I’m glad somebody posted the lyrics, because it’ll make this easier to follow. The one error is that “His family business thrives” actually follows “Levon sells cartoon balloons in town.”
“Levon” is one of those Taupin songs, like “Mona Lisas and Mad Hatters”, that sneaks in the back door of your head. Just as you think it’s saying one thing, you discover there’s that makes it’s saying something else.
The first line might ordinarilly evoke the image of a “war hero”, a la Gulf War or World War II, the kind of war wounded guy that most young people today know and adore. But this was in the Vietnam War days, and Vietnam War veterans were a jaded lot, victims of a gargantuan pissing contest among rulers, woefully disresptected in those days, and just slightly above lepers on the social empathy scale.
The second line, calling his child Jesus, was another blow. Gus Dudgeon calls the line “ironic” (and the whole song “cinematic”) because Levon is used as what he describes as “a so-called christian name”. Levon was inspired by Levon Helm, founder, drummer, and lead singer of The Band, a raucous gutter rock band with surprisingly mellow harmonies. Helm would hardly be described (then, at least) as “Christian”.
Just to make sure the listener knows the context, Taupin presents Levon as wealthy, able to afford the finest school. Again, the image might be lost on post 80s people, because wealth in those days (especially in rock music) was a pejorative condition. Notice that Levon is presented with miserly images of counting his money all day in his garage.
A sub-theme of futility with a surreal twist of fate arises when the war begins (Vietman was a long war, spanning decades), and the New York Times announces that God is dead (as it did in an actual headline in the 60s). Levon is born to Alvin Tustig, a poor man without significance, who had great hopes for his son. But the jading of the society, with its now dead God, is an eerie precursor to the jading of Levon himself, whose life will center around petty matters like wealth and poverty, while the greater matters of his own honor and his own son will slowly escape him, like air escaping from a slow leak.

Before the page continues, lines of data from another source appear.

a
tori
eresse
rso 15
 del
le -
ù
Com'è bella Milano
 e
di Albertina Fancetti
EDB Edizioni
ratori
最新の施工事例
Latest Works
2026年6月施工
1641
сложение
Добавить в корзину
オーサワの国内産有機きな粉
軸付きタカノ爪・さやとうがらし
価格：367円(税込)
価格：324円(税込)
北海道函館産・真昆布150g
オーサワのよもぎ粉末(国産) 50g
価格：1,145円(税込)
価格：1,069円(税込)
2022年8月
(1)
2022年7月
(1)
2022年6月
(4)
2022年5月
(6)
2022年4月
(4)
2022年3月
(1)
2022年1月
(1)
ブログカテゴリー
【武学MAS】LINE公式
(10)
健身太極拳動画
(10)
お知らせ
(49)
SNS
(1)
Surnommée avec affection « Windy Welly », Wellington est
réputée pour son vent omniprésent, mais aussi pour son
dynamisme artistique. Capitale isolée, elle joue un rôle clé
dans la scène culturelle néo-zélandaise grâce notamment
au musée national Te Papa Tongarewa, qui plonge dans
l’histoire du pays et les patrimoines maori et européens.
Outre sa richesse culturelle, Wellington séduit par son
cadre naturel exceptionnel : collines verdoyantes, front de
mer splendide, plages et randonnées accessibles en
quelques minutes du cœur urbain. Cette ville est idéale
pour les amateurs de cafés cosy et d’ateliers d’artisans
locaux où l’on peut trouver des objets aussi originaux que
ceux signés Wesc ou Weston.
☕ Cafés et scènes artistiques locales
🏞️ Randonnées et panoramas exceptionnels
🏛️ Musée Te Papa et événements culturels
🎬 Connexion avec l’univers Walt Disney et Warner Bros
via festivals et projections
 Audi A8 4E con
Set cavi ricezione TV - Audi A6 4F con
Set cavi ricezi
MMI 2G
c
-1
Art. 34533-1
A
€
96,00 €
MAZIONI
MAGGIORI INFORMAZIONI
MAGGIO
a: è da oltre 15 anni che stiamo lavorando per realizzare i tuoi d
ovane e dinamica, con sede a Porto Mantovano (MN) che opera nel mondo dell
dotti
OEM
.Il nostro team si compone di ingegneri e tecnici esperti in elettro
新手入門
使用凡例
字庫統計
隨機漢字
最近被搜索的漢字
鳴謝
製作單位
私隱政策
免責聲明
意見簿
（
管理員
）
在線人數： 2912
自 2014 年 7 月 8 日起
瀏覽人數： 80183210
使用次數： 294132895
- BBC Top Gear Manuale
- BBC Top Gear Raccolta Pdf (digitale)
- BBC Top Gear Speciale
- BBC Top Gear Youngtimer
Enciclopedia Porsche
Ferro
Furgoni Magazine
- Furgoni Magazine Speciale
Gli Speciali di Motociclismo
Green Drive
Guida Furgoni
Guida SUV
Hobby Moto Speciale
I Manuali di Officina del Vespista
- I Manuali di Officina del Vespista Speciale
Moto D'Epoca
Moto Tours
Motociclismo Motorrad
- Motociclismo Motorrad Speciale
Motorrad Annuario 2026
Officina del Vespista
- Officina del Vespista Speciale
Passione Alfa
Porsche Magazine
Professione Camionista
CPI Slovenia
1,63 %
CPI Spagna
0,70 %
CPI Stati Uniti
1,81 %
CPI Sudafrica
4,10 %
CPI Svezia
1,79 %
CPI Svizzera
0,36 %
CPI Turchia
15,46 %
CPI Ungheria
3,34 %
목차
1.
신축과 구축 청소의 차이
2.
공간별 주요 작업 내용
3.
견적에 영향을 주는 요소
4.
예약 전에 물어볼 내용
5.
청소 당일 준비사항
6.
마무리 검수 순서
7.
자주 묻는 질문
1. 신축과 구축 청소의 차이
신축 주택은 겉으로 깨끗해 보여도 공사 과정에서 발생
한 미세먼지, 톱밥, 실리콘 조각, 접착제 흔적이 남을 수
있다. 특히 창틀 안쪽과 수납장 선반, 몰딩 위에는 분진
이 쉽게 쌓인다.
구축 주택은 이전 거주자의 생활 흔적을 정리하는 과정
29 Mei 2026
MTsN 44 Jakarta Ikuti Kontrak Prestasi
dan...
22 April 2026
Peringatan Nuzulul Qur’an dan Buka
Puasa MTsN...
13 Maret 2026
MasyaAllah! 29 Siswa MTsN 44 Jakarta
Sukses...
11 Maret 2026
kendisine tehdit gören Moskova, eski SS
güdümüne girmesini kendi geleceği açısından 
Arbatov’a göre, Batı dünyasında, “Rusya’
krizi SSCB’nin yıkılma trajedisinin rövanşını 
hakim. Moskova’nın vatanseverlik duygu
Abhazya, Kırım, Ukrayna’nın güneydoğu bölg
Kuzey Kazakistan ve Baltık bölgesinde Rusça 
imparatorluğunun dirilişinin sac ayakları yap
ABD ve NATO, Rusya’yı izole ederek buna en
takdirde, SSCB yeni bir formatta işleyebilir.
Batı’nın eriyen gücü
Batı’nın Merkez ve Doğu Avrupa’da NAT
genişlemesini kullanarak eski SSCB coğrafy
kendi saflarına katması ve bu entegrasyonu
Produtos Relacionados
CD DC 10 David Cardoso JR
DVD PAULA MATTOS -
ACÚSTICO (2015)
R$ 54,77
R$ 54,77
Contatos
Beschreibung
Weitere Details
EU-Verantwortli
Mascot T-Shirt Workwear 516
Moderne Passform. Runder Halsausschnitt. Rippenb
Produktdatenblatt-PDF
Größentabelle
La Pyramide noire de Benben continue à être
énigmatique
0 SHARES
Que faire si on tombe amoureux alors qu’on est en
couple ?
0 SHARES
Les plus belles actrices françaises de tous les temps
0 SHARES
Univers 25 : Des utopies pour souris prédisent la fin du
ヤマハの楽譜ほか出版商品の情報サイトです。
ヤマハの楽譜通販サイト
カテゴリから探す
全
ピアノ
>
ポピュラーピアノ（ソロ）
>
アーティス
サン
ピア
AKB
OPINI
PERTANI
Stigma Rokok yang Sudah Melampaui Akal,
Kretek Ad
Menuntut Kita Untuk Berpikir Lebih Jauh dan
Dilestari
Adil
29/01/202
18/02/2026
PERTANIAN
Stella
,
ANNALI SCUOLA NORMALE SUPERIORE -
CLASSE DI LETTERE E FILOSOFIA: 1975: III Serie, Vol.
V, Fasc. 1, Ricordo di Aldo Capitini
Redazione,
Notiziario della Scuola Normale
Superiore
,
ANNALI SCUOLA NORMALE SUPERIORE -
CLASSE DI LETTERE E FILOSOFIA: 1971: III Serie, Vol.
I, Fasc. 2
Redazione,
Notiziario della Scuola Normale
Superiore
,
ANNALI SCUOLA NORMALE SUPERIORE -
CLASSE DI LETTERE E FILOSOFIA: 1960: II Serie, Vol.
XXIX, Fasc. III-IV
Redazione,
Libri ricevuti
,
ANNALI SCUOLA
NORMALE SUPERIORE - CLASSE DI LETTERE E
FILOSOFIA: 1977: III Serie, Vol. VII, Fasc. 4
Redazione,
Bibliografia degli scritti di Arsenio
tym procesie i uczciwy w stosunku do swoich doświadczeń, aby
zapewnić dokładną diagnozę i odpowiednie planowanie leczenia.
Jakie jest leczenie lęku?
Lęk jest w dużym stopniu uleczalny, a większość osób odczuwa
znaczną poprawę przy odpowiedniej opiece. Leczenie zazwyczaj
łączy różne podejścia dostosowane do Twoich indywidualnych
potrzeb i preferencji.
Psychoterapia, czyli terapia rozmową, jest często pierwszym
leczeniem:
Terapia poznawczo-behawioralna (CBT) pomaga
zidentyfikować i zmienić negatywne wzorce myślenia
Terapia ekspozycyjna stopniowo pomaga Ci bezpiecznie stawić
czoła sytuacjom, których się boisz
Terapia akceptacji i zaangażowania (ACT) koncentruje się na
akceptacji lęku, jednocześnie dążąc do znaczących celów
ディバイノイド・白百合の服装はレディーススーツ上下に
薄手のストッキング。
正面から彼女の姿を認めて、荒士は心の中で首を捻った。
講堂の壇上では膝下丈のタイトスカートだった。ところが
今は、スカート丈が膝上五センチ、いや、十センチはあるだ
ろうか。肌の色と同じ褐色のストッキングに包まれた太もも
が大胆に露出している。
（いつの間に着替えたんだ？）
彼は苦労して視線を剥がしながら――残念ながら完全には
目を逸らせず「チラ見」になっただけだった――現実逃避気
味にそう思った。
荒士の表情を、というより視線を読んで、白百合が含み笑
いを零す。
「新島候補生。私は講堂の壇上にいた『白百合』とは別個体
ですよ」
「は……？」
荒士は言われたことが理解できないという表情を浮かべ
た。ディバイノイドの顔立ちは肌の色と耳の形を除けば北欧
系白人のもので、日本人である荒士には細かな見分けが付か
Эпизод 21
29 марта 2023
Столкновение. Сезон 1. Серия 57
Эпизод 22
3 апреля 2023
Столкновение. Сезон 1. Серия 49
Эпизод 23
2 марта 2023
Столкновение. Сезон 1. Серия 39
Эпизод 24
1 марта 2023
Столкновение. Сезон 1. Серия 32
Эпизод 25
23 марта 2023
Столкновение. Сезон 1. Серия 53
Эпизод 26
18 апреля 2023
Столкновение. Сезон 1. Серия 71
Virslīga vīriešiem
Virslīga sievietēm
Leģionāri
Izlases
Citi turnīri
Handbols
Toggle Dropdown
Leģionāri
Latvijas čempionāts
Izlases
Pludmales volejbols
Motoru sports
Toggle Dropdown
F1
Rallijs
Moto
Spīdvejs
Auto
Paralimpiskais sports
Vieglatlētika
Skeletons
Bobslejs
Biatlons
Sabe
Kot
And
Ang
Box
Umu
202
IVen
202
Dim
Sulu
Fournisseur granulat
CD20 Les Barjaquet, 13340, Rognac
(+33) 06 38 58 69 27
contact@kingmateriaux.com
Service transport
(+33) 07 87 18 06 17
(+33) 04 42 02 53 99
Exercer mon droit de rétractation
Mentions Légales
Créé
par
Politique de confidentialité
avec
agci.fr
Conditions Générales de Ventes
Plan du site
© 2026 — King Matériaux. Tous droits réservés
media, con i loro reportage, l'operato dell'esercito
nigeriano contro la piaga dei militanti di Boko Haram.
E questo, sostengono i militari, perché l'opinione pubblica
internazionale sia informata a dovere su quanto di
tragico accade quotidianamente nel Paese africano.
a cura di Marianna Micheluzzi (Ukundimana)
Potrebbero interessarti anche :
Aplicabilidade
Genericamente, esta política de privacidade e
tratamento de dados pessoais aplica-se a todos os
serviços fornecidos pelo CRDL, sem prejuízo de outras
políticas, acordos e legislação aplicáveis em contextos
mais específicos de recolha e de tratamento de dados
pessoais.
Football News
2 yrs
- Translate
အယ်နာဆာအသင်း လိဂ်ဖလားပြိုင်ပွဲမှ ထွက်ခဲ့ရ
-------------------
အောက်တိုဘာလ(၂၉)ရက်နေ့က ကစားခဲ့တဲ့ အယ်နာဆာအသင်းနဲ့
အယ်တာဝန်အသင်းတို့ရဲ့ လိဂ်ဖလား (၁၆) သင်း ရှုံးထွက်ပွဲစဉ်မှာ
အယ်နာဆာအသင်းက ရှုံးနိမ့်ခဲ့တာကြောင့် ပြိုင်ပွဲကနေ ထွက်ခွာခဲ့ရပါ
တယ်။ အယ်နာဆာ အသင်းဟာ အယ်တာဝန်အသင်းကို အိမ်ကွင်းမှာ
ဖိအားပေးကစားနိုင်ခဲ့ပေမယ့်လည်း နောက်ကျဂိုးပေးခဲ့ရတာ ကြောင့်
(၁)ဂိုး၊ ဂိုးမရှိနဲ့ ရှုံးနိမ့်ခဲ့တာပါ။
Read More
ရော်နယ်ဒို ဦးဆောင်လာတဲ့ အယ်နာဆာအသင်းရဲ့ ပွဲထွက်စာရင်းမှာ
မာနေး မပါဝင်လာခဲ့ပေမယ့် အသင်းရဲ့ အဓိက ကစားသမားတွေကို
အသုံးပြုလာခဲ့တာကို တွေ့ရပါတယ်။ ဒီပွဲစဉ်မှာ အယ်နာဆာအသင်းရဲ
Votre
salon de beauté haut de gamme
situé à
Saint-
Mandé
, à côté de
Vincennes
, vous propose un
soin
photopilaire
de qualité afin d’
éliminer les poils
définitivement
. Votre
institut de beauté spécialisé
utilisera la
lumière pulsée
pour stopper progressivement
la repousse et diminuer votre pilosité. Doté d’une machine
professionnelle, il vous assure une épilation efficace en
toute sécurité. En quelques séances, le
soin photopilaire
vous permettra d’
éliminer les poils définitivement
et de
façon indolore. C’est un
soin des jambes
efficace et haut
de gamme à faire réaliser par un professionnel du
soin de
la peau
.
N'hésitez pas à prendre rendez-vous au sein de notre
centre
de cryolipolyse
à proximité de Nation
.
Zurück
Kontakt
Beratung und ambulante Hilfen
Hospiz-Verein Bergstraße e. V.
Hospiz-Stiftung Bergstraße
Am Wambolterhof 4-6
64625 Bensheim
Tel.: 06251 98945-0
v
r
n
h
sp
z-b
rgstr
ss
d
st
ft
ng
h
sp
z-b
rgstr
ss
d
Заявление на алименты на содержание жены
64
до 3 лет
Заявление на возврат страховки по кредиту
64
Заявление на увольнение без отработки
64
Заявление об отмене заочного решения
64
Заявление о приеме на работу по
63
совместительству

Jesus, his son, just wastes the days away like Levon does, but with a difference. Jesus longs for something, and we get the sense that Levon never did. Jesus wants to get out of there ("…wants to go to Venus Leaving Levon far behind…"), finding his father uninspiring and spiritually dead. But now you wonder, because Levon was intended to carry on the family faith and tradition. When Elton bellows out the line “He shall be Levon,” it sounds like “He shall be-lieve on.”
But he doesn’t. He doesn’t believe on. He was supposed to be a good man, but he wraps up everything he has and everything he is in a tight and private coccoon. How can a man be good when God is dead? Not when He doesn’t exist, but when He did exist — and then DIED!
It’s a song about hope and dread, optimism and futility, faith and cynicism. The real hope in the song is Jesus, provided he can escape. Incidentally, the name Jesus is mentioned on the same album, Madman Across the Water, twice more, in “Rotten Peaches” and “Tiny Dancer”.